A formatação EOB varia de acordo com a seguradora, no entanto, todos os EOBs devem conter as seguintes informações.
Cada seção deste exemplo de EOB corresponde ao seguinte explicações.
Nome do inscrito e número da apólice: identifica o segurado. Geralmente, é o nome da pessoa que faz o seguro. Para crianças, isso provavelmente faria referência ao adulto associado ao plano.
Endereço do inscrito: indica o endereço do inscrito; isso deve ser verificado com cada reclamação. Um endereço errado pode causar problemas no pagamento de sinistros.
Nome do paciente e número de identificação do paciente: identifica o paciente que foi tratado ou recebeu atendimento e o número de identificação do paciente. Pode ser um número de associado ou outro número de identificação exclusivo.
Nº da reivindicação e data do processamento: um número atribuído pela seguradora para identificar a reivindicação em seu sistema de computador. A data indica a hora em que o sinistro (ou revisão) foi processado pela seguradora e serve como um registro de informações que estavam disponíveis neste momento.
Nome do Provedor: Identifica o nome do médico ou hospital que está cobrando pelos serviços. O revisor deve sempre verificar se isso corresponde ao atendimento recebido, tendo em mente que alguns serviços são realizados sem interação face a face com o paciente (incluindo trabalho de laboratório, radiologia, farmácia da instituição, etc.).
Detalhes do serviço, incluindo data e local do serviço: Indica a data em que o serviço foi prestado ao paciente e o local em que o serviço foi administrado. A localização pode ser importante durante a revisão, pois alguns serviços são cobertos apenas em locais específicos.
Código de cobrança: este número representa e identifica o serviço realizado específico para o seu diagnóstico, o equipamento usado e até mesmo o tipo de instalação onde atendimento foi recebido. Este código é universal no setor de saúde e seguros, mas é muito específico para os serviços recebidos. Isso terá um papel importante nas permissões de pagamento. Nota: Algumas seguradoras só podem fornecer essas informações por solicitação, no entanto, é seu direito obter este resumo detalhado com códigos.
Valor da cobrança: Valor cobrado pelo provedor relacionado ao seu atendimento. Isso representa a taxa normal que o provedor designou como apropriada para os serviços fornecidos. Pense nisso como o preço de varejo.
Valor permitido: Este é o valor pré-negociado pela sua seguradora e sua rede de provedores pelos serviços recebidos. Este valor também leva em consideração o que é conhecido como cobranças “usuais e habituais” (UCR) e é impactado pela localização geográfica do provedor.
Não coberto: valor que a seguradora designou como não coberto dentro do seu plano e, portanto, não qualificado para pagamento. Pode ser um provedor fora da rede ou um serviço específico que está fora dos benefícios do plano.
Código do motivo & Descrição: Quaisquer ajustes feitos aos valores listados na fatura serão referenciados aqui. Se um serviço foi negado, isso explica por que ele não foi coberto nas especificações do plano. Freqüentemente, mais detalhes desses códigos estão nas notas de rodapé ou documentação adicional do EOB, se não descrita ao lado do código.
Franquia: reflete o valor que o paciente deve pagar antes de ter os benefícios pagos. Geralmente, cada paciente terá sua própria franquia para cumprir de acordo com os detalhes do plano. Alguns planos têm diferentes evels para franquias dentro da rede e fora da rede e adicionais para franquias de farmácia. Os valores que não são cobertos pelo seu plano de seguro não são aplicados à franquia.
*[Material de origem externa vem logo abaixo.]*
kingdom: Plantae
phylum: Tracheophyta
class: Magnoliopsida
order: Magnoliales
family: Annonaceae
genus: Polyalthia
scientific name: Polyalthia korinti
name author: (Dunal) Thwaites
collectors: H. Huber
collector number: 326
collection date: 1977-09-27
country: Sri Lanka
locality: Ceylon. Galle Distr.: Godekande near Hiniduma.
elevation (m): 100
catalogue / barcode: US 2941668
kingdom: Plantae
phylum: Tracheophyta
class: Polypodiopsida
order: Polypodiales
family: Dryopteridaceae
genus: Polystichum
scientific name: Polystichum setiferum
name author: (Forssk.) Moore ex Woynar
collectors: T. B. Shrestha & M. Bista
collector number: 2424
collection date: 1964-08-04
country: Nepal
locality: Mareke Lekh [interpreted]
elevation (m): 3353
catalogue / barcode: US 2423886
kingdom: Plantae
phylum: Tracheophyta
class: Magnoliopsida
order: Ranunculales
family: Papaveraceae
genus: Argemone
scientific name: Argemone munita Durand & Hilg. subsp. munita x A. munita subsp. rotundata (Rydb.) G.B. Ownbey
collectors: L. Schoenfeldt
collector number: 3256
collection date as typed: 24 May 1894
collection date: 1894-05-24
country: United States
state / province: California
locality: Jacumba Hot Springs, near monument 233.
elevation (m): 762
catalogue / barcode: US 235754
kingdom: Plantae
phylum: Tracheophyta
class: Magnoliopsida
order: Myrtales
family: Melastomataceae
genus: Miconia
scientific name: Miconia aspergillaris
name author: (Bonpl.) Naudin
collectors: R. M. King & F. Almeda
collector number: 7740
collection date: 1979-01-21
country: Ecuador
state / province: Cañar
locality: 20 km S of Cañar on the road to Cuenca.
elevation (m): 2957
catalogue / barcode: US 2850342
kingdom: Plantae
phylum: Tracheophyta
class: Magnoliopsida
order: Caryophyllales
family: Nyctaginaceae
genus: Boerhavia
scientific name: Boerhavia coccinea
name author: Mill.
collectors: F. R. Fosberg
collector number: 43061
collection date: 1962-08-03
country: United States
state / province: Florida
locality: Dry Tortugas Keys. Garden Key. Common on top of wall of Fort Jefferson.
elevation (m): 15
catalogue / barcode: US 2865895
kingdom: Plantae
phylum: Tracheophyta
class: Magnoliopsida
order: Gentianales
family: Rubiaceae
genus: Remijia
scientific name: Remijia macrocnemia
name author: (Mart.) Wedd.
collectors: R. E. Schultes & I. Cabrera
Co-pagamento: Este é o valor exigido do paciente ao buscar serviços de um provedor e está descrito no seguro linguagem do plano.
Valor do benefício / Valor do pagamento: Esta é a porcentagem ou valor que a seguradora pagará aos provedores em seu nome. O valor pago será determinado pela tabela de benefícios do seu plano. Geralmente, os provedores participantes e dentro da rede receberão uma porcentagem mais alta; Os provedores não participantes receberão uma porcentagem menor de toda a conta.
Devido do paciente / responsabilidade do paciente: é o valor que o paciente é responsável por pagar ao provedor. Isso inclui o valor do copagamento, o valor da franquia, bem como quaisquer despesas não cobertas associadas ao seu atendimento.
Informações de contato do atendimento ao cliente: este é o número de telefone e endereço de correspondência usados para entrar em contato com o departamento de atendimento ao cliente do seu seguro, caso tenha alguma dúvida ou preocupação relacionada a esta declaração.
Políticas e procedimentos relevantes: esta é uma seção importante que descreve os procedimentos para acompanhamento adicional relacionado ao seu atendimento médico e tratamento e reembolso de seguro. As informações sobre apelações estão listadas nesta seção e frequentemente são sensíveis ao tempo. O processo de reenvio de reivindicações também é identificado.